Marc Zirlewagen (Wehrheim)

Wolfgang Finkelnburg, Porträtfoto.

Wolf­gang Fin­keln­burg war ein Pio­nier der deut­schen Re­ak­tor­tech­nik. An­fang der 1940er Jah­re trug er mit da­zu bei, dass die zu­vor als „jü­di­sche Phy­si­k“ dif­fa­mier­te Re­la­ti­vi­täts­theo­rie und die Quan­ten­me­cha­nik in Deutsch­land an­er­kannt wur­den.

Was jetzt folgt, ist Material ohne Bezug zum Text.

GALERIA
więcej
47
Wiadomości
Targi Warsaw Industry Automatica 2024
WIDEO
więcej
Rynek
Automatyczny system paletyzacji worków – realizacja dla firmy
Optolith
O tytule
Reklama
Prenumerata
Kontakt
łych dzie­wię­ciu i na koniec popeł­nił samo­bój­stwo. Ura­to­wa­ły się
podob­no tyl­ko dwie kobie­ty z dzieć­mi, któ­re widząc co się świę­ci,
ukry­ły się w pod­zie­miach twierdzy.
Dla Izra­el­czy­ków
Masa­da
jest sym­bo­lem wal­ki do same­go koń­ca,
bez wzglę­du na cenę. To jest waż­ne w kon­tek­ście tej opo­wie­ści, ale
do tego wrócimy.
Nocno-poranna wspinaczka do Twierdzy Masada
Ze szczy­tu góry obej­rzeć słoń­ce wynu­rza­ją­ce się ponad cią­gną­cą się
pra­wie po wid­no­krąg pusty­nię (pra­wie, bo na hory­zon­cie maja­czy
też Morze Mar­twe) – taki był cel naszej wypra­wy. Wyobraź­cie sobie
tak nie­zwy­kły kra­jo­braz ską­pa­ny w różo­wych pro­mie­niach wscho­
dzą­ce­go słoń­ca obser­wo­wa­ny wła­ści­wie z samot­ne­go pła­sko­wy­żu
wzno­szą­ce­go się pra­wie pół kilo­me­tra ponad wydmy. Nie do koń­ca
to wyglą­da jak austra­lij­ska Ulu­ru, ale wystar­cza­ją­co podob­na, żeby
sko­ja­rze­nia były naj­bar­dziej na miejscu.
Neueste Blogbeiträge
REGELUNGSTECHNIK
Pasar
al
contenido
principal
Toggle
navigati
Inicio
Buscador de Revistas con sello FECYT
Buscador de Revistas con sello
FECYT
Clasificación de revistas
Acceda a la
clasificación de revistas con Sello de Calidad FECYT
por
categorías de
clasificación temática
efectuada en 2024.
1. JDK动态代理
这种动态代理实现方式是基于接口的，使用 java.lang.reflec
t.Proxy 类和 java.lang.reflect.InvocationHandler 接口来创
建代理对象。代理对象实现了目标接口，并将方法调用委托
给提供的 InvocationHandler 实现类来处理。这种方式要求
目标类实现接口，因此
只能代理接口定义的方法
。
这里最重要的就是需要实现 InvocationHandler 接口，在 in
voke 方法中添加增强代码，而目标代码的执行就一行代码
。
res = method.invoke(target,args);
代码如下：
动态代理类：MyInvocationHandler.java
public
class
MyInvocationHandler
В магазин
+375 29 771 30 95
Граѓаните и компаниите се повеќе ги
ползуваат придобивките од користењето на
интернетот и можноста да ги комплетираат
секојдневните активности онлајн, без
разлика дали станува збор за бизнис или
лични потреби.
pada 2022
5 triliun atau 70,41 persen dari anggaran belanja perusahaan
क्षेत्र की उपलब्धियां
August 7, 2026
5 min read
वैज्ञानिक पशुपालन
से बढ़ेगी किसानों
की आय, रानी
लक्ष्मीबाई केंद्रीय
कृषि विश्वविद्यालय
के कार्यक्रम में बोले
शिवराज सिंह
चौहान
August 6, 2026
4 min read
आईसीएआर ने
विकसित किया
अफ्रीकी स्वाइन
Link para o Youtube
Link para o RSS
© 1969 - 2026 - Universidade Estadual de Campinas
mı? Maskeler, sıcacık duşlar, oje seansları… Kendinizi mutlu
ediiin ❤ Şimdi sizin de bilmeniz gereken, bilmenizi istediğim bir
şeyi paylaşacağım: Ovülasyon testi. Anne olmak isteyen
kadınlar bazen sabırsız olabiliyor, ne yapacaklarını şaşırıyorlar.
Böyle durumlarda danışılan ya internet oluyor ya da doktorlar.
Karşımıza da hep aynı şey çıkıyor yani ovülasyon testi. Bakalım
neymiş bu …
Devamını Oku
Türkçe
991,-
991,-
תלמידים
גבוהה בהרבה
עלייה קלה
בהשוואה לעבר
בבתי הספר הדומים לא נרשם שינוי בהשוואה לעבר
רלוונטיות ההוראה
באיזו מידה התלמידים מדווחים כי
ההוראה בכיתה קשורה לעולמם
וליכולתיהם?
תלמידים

Ge­bo­ren wur­de Wolf­gang Karl Ernst Fin­keln­burg am 5.6.1905 in Bonn als Sohn des Me­di­zin-Pro­fes­sors Ru­dolf Fin­keln­burg (1870–1950) und sei­ner Frau Mar­got, ge­bo­re­ne Zi­tel­mann (ge­stor­ben 1944) ge­bo­ren. Fin­keln­burg be­stand 1924 das Ab­itur am heu­ti­gen Beet­ho­ven-Gym­na­si­um in Bonn und stu­dier­te ab dem Som­mer­se­mes­ter 1924 Phy­sik in Tü­bin­gen, ab dem Win­ter­se­mes­ter 1924/1925 in Bonn. Im sel­ben Se­mes­ter trat er dem – da­mals von der In­te­r­al­li­ier­ten Rhein­land-Kom­mis­si­on ver­bo­te­nen, aber il­le­gal exis­tie­ren­den – Ver­ein Deut­scher Stu­den­ten bei und war im Win­ter­se­mes­ter 1925/1926 des­sen Vor­sit­zen­der. Er lei­te­te Tei­le der Fei­er­lich­kei­ten der Bon­ner Stu­den­ten­schaft nach dem Ab­zug der al­li­ier­ten Be­sat­zungs­trup­pen im Fe­bru­ar 1926. Vor­sit­zen­der der Stu­den­ten­schaft war er im Win­ter­se­mes­ter 1927/1928. Da­ne­ben war er Hoch­schul­meis­ter im Klein­ka­li­ber­schie­ßen, das da­mals als „Wehr­spor­t“ be­trie­ben wur­de. Am 15.12.1928 pro­mo­vier­te er bei Hein­rich Ko­nen in Bonn zum Dr. phil.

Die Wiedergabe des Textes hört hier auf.